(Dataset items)

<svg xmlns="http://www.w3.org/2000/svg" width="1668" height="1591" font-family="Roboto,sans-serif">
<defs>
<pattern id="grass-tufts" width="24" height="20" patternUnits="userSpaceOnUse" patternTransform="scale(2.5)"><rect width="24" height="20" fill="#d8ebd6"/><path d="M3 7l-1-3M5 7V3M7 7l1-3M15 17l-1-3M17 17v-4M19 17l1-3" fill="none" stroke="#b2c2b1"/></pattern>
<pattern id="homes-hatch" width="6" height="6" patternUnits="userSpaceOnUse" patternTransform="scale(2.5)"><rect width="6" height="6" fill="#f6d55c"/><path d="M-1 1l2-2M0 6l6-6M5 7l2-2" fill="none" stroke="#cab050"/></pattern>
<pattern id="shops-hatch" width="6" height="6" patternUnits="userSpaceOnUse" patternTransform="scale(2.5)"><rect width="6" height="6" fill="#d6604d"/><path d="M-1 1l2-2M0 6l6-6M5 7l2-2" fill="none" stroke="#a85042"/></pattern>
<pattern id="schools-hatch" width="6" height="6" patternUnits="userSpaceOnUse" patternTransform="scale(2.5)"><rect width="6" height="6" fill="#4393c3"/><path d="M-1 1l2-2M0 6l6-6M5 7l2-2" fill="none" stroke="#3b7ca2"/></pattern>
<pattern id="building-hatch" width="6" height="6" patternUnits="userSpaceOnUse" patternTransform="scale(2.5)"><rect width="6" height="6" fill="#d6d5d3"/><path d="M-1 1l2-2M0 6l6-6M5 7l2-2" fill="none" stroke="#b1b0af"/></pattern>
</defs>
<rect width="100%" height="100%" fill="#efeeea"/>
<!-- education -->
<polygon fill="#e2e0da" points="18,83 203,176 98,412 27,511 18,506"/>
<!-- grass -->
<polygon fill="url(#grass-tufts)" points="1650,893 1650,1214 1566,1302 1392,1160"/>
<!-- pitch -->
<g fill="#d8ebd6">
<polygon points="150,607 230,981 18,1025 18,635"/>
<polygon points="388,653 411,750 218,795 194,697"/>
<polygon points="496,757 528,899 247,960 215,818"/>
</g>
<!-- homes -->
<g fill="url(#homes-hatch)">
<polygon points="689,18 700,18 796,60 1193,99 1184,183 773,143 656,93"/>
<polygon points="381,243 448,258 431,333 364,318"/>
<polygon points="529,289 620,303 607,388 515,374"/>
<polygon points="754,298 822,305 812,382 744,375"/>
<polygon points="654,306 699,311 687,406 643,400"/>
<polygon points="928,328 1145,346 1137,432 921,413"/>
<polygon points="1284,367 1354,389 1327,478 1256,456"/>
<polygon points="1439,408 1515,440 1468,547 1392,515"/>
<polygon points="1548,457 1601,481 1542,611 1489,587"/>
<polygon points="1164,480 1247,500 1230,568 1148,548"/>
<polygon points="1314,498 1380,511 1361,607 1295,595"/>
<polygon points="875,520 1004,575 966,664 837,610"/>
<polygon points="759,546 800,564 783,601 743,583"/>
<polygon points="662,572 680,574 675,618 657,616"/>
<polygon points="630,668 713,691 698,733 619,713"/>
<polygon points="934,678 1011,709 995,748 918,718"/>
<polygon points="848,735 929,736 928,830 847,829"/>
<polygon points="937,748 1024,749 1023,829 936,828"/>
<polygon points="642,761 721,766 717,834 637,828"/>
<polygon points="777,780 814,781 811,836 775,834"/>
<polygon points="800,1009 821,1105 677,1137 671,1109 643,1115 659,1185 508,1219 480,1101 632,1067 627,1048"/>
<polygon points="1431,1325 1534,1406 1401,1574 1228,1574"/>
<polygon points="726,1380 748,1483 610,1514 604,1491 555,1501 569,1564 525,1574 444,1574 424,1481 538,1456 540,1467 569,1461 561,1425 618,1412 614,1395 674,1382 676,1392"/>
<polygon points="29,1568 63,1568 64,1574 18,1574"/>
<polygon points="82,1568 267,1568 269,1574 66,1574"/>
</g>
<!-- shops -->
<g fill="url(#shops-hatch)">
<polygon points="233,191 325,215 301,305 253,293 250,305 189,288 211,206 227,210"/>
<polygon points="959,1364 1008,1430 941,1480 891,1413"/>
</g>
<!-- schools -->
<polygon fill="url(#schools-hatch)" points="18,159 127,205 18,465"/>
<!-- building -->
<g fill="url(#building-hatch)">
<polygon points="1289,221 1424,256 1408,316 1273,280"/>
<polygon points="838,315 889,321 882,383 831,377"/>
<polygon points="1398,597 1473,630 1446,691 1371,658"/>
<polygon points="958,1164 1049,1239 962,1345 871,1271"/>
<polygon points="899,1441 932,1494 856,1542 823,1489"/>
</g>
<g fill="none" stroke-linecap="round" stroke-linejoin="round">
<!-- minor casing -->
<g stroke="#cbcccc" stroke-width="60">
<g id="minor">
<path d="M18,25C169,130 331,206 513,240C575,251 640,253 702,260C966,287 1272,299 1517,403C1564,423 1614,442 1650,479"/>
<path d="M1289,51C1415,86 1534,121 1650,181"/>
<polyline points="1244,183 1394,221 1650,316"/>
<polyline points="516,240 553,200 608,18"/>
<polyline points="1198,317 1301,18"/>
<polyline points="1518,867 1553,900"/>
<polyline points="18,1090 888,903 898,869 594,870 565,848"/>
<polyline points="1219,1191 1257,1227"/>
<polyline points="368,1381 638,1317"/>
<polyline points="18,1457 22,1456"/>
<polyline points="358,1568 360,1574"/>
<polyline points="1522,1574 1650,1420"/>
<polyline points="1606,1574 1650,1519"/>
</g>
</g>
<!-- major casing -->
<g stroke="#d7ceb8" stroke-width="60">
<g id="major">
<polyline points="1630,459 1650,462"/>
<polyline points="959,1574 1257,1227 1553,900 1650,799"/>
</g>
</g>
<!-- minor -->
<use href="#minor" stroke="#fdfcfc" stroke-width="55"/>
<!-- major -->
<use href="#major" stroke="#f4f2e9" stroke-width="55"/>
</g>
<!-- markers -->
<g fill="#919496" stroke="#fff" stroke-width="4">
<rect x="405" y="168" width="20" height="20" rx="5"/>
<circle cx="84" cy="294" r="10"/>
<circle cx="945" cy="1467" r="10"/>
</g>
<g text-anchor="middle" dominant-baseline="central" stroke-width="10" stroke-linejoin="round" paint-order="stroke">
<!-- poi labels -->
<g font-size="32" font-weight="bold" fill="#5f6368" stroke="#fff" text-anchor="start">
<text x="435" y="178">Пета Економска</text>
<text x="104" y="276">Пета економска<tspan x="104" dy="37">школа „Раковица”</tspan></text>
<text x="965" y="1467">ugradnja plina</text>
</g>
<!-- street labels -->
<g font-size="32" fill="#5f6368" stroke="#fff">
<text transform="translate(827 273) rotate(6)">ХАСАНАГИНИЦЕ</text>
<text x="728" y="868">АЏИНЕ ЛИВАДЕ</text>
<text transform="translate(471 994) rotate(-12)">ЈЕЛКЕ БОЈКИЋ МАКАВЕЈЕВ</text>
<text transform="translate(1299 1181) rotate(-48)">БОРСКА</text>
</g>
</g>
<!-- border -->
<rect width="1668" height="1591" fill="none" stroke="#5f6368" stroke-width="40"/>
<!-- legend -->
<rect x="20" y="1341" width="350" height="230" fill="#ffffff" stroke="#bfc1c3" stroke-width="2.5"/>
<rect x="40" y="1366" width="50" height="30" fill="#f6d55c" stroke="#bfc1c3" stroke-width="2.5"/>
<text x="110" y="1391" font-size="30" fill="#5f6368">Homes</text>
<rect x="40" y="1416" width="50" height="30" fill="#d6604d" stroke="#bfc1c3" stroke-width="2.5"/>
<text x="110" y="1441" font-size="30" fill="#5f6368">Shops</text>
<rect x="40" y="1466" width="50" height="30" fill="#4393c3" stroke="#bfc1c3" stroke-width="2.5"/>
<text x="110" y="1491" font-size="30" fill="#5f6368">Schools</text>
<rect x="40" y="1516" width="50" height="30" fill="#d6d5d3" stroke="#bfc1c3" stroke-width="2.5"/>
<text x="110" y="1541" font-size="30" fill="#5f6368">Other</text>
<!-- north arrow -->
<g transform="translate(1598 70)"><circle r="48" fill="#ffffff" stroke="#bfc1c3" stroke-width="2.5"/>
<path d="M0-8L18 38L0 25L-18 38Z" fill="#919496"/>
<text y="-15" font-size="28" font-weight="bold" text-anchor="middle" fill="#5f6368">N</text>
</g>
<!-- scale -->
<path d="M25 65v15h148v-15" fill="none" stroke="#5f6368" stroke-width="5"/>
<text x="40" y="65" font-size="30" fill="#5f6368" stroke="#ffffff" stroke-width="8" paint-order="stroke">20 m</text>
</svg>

**ASSIGNMENT:**
Write out each line above that contains the word "bold".

**FINISHED EXERCISE:**
<g font-size="32" font-weight="bold" fill="#5f6368" stroke="#fff" text-anchor="start">
<text y="-15" font-size="28" font-weight="bold" text-anchor="middle" fill="#5f6368">N</text>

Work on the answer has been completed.